TEXTE PROPOSÉ:
____
Si le genre du conte est souvent associé à l’idée de merveilleux au XVIIè siècle, il se charge au XVIIIè d’une portée plus critique et devient une forme privilégiée pour incarner des idées et mettre à l’épreuve des théories. Même si Voltaire n’en a jamais revendiqué l’étiquette, il fait du conte philosophique son apanage personnel pour développer ses idées tout en déjouant la censure. Certains de ses contes présentent explicitement, en sous-titre, la notion à laquelle ils invitent le lecteur à réfléchir : Zadig ou la destinée, Candide ou l’optimisme…

C’est aussi le cas de Memnon sous-titré « ou la sagesse humaine «. Ce court récit reprend une thématique phare du XVIIIè, la recherche du bonheur. Pour être heureux, le personnage éponyme décide d’être sage et pour ce faire, il élabore un plan de sagesse basé sur la privation et l’absence de passions. On retrouve ici les principes de la philosophie stoïcienne en vogue au XVIIè mais démodée au XVIIIè où l’on réhabilite les passions comme source de bonheur. Après avoir subi plusieurs malheurs en une journée et perdu ses biens ainsi qu’un œil, il entrevoit en songe un esprit, sorte de génie des contes orientaux, avec lequel il engage un dialogue.

On peut dès lors se demander comment, dans cette fin de conte, le divertissement d’un dialogue plein de fantaisie se mêle étroitement à la recherche de la vérité.

 

I/ Un dialogue plaisant

1) Le merveilleux

- mise en scène du songe qui donne à la conclusion du conte un aspect surnaturel, merveilleux.
____
DONNÉES ENREGISTRÉES:
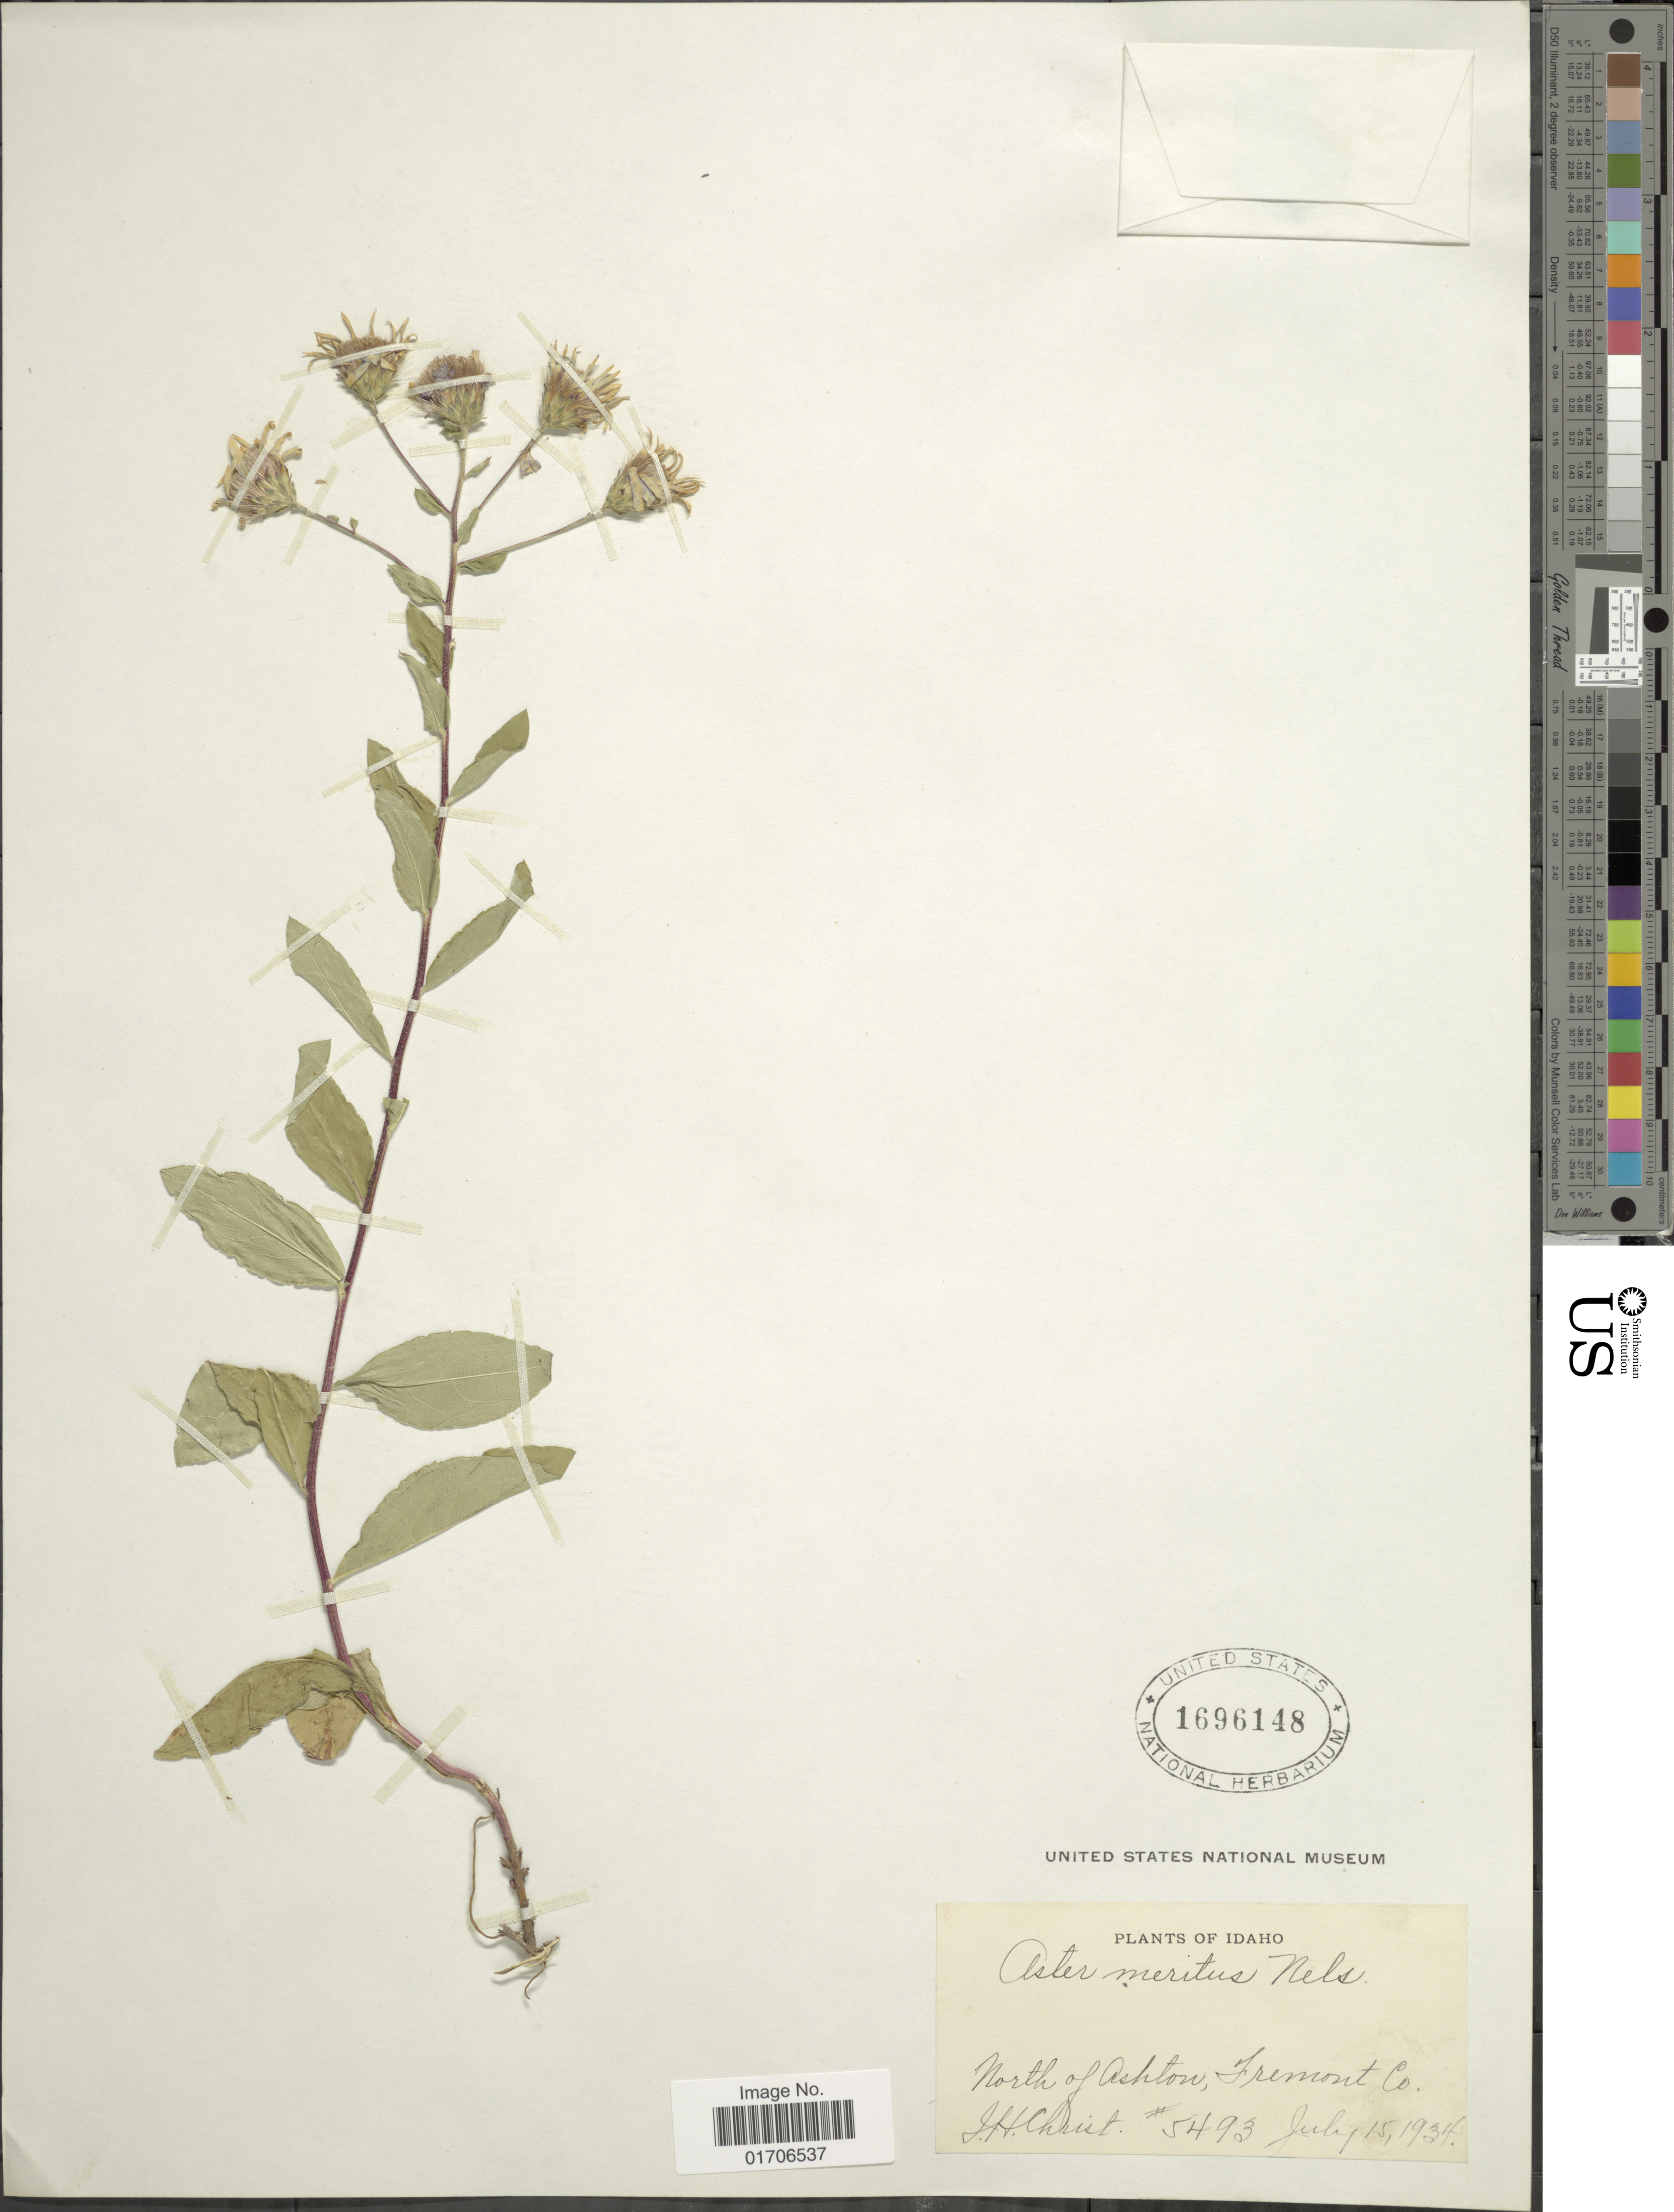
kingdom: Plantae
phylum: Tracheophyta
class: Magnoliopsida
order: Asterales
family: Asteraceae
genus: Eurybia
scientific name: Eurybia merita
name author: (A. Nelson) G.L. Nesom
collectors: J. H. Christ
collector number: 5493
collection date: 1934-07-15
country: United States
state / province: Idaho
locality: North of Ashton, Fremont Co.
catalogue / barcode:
____
Recopiez le texte proposé en commençant par « C’est aussi le » et en poursuivant jusqu'à « de la vérité. », où « songe » sera remplacé par « rêve ».

C’est aussi le cas de Memnon sous-titré « ou la sagesse humaine «. Ce court récit reprend une thématique phare du XVIIIè, la recherche du bonheur. Pour être heureux, le personnage éponyme décide d’être sage et pour ce faire, il élabore un plan de sagesse basé sur la privation et l’absence de passions. On retrouve ici les principes de la philosophie stoïcienne en vogue au XVIIè mais démodée au XVIIIè où l’on réhabilite les passions comme source de bonheur. Après avoir subi plusieurs malheurs en une journée et perdu ses biens ainsi qu’un œil, il entrevoit en rêve un esprit, sorte de génie des contes orientaux, avec lequel il engage un dialogue.

On peut dès lors se demander comment, dans cette fin de conte, le divertissement d’un dialogue plein de fantaisie se mêle étroitement à la recherche de la vérité.